*** Opening of SUPPLIED ENTRIES ***
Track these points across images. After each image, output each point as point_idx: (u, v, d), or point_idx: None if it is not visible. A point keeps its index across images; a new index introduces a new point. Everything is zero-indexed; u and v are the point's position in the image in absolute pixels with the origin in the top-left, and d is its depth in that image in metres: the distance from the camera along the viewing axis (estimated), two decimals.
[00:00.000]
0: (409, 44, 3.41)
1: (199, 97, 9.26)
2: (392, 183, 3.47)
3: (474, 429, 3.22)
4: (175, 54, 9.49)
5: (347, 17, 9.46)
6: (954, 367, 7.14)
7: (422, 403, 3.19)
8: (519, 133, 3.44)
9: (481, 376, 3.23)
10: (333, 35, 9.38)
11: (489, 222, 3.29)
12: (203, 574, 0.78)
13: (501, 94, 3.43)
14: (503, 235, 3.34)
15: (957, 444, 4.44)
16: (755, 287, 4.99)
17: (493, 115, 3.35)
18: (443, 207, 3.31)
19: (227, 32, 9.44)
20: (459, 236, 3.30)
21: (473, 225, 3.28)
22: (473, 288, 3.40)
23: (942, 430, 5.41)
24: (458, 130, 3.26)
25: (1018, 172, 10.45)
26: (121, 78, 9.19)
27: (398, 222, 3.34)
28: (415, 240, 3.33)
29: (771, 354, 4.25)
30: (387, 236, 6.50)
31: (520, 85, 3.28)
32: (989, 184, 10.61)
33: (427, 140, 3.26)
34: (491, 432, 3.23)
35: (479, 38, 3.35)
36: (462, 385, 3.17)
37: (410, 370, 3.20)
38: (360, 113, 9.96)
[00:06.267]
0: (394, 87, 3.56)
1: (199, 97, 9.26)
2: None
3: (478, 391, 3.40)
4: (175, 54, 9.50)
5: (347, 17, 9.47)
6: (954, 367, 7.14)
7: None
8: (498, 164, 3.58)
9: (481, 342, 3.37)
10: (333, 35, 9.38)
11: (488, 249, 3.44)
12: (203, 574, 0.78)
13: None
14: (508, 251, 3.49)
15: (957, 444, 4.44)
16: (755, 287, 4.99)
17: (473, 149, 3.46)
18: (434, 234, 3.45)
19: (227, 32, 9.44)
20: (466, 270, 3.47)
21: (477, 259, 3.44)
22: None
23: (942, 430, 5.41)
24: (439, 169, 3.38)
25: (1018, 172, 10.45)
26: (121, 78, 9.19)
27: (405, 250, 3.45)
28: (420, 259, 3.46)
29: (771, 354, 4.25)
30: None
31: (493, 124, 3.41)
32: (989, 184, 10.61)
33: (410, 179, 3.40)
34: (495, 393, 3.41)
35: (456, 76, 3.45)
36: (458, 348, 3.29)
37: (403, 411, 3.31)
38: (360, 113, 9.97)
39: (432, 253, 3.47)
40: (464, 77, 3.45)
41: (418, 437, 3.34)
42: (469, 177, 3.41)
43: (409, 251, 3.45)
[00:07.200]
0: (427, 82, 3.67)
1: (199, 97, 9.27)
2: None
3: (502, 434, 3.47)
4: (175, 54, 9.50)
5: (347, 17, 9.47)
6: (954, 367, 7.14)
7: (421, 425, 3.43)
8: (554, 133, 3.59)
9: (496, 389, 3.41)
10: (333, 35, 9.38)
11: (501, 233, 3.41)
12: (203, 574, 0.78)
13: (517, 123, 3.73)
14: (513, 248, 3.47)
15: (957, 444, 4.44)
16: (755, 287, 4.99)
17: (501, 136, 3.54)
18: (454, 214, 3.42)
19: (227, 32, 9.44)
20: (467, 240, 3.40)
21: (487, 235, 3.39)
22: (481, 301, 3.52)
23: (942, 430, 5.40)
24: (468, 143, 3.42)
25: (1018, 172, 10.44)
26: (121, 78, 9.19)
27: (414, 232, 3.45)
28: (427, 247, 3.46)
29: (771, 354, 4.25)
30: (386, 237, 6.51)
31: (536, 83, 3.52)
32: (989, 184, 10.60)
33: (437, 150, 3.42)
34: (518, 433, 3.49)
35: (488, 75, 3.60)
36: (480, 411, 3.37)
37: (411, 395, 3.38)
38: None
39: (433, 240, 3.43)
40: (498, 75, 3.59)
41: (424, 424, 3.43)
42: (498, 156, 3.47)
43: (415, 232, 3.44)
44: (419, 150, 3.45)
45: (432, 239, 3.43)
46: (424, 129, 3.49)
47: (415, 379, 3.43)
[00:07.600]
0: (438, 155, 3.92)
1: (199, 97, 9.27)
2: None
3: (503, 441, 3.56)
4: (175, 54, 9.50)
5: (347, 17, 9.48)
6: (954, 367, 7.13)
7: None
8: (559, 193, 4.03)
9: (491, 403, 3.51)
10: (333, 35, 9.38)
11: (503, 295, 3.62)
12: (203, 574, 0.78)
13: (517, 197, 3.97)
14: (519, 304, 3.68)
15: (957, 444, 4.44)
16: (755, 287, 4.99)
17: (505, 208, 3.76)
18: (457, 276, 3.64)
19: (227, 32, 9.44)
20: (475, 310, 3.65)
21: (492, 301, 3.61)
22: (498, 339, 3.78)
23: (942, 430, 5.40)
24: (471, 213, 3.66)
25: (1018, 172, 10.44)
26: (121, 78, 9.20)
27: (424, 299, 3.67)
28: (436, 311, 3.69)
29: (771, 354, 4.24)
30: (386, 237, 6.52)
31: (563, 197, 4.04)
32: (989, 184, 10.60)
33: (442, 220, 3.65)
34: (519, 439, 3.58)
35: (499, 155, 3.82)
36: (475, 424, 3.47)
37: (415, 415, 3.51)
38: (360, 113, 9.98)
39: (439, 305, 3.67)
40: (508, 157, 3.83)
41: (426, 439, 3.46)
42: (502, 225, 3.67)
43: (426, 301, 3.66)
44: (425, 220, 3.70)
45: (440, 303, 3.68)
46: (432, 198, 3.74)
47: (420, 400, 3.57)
*** Close of SUPPLIED ENTRIES ***
YOUR TASK
An exact copy of all the entries is the required answer.

SOLUTION TO THE EXERCISE
Track these points across images. After each image, output each point as point_idx: (u, v, d), or point_idx: None if it is not visible. A point keeps its index across images; a new index introduces a new point. Everything is zero-indexed; u and v are the point's position in the image in absolute pixels with the origin in the top-left, and d is its depth in that image in metres: the distance from the camera along the viewing axis (estimated), two decimals.
[00:00.000]
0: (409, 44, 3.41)
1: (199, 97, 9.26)
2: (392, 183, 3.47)
3: (474, 429, 3.22)
4: (175, 54, 9.49)
5: (347, 17, 9.46)
6: (954, 367, 7.14)
7: (422, 403, 3.19)
8: (519, 133, 3.44)
9: (481, 376, 3.23)
10: (333, 35, 9.38)
11: (489, 222, 3.29)
12: (203, 574, 0.78)
13: (501, 94, 3.43)
14: (503, 235, 3.34)
15: (957, 444, 4.44)
16: (755, 287, 4.99)
17: (493, 115, 3.35)
18: (443, 207, 3.31)
19: (227, 32, 9.44)
20: (459, 236, 3.30)
21: (473, 225, 3.28)
22: (473, 288, 3.40)
23: (942, 430, 5.41)
24: (458, 130, 3.26)
25: (1018, 172, 10.45)
26: (121, 78, 9.19)
27: (398, 222, 3.34)
28: (415, 240, 3.33)
29: (771, 354, 4.25)
30: (387, 236, 6.50)
31: (520, 85, 3.28)
32: (989, 184, 10.61)
33: (427, 140, 3.26)
34: (491, 432, 3.23)
35: (479, 38, 3.35)
36: (462, 385, 3.17)
37: (410, 370, 3.20)
38: (360, 113, 9.96)
[00:06.267]
0: (394, 87, 3.56)
1: (199, 97, 9.26)
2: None
3: (478, 391, 3.40)
4: (175, 54, 9.50)
5: (347, 17, 9.47)
6: (954, 367, 7.14)
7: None
8: (498, 164, 3.58)
9: (481, 342, 3.37)
10: (333, 35, 9.38)
11: (488, 249, 3.44)
12: (203, 574, 0.78)
13: None
14: (508, 251, 3.49)
15: (957, 444, 4.44)
16: (755, 287, 4.99)
17: (473, 149, 3.46)
18: (434, 234, 3.45)
19: (227, 32, 9.44)
20: (466, 270, 3.47)
21: (477, 259, 3.44)
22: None
23: (942, 430, 5.41)
24: (439, 169, 3.38)
25: (1018, 172, 10.45)
26: (121, 78, 9.19)
27: (405, 250, 3.45)
28: (420, 259, 3.46)
29: (771, 354, 4.25)
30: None
31: (493, 124, 3.41)
32: (989, 184, 10.61)
33: (410, 179, 3.40)
34: (495, 393, 3.41)
35: (456, 76, 3.45)
36: (458, 348, 3.29)
37: (403, 411, 3.31)
38: (360, 113, 9.97)
39: (432, 253, 3.47)
40: (464, 77, 3.45)
41: (418, 437, 3.34)
42: (469, 177, 3.41)
43: (409, 251, 3.45)
[00:07.200]
0: (427, 82, 3.67)
1: (199, 97, 9.27)
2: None
3: (502, 434, 3.47)
4: (175, 54, 9.50)
5: (347, 17, 9.47)
6: (954, 367, 7.14)
7: (421, 425, 3.43)
8: (554, 133, 3.59)
9: (496, 389, 3.41)
10: (333, 35, 9.38)
11: (501, 233, 3.41)
12: (203, 574, 0.78)
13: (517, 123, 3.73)
14: (513, 248, 3.47)
15: (957, 444, 4.44)
16: (755, 287, 4.99)
17: (501, 136, 3.54)
18: (454, 214, 3.42)
19: (227, 32, 9.44)
20: (467, 240, 3.40)
21: (487, 235, 3.39)
22: (481, 301, 3.52)
23: (942, 430, 5.40)
24: (468, 143, 3.42)
25: (1018, 172, 10.44)
26: (121, 78, 9.19)
27: (414, 232, 3.45)
28: (427, 247, 3.46)
29: (771, 354, 4.25)
30: (386, 237, 6.51)
31: (536, 83, 3.52)
32: (989, 184, 10.60)
33: (437, 150, 3.42)
34: (518, 433, 3.49)
35: (488, 75, 3.60)
36: (480, 411, 3.37)
37: (411, 395, 3.38)
38: None
39: (433, 240, 3.43)
40: (498, 75, 3.59)
41: (424, 424, 3.43)
42: (498, 156, 3.47)
43: (415, 232, 3.44)
44: (419, 150, 3.45)
45: (432, 239, 3.43)
46: (424, 129, 3.49)
47: (415, 379, 3.43)
[00:07.600]
0: (438, 155, 3.92)
1: (199, 97, 9.27)
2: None
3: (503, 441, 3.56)
4: (175, 54, 9.50)
5: (347, 17, 9.48)
6: (954, 367, 7.13)
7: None
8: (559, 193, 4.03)
9: (491, 403, 3.51)
10: (333, 35, 9.38)
11: (503, 295, 3.62)
12: (203, 574, 0.78)
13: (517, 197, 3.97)
14: (519, 304, 3.68)
15: (957, 444, 4.44)
16: (755, 287, 4.99)
17: (505, 208, 3.76)
18: (457, 276, 3.64)
19: (227, 32, 9.44)
20: (475, 310, 3.65)
21: (492, 301, 3.61)
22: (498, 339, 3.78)
23: (942, 430, 5.40)
24: (471, 213, 3.66)
25: (1018, 172, 10.44)
26: (121, 78, 9.20)
27: (424, 299, 3.67)
28: (436, 311, 3.69)
29: (771, 354, 4.24)
30: (386, 237, 6.52)
31: (563, 197, 4.04)
32: (989, 184, 10.60)
33: (442, 220, 3.65)
34: (519, 439, 3.58)
35: (499, 155, 3.82)
36: (475, 424, 3.47)
37: (415, 415, 3.51)
38: (360, 113, 9.98)
39: (439, 305, 3.67)
40: (508, 157, 3.83)
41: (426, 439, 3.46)
42: (502, 225, 3.67)
43: (426, 301, 3.66)
44: (425, 220, 3.70)
45: (440, 303, 3.68)
46: (432, 198, 3.74)
47: (420, 400, 3.57)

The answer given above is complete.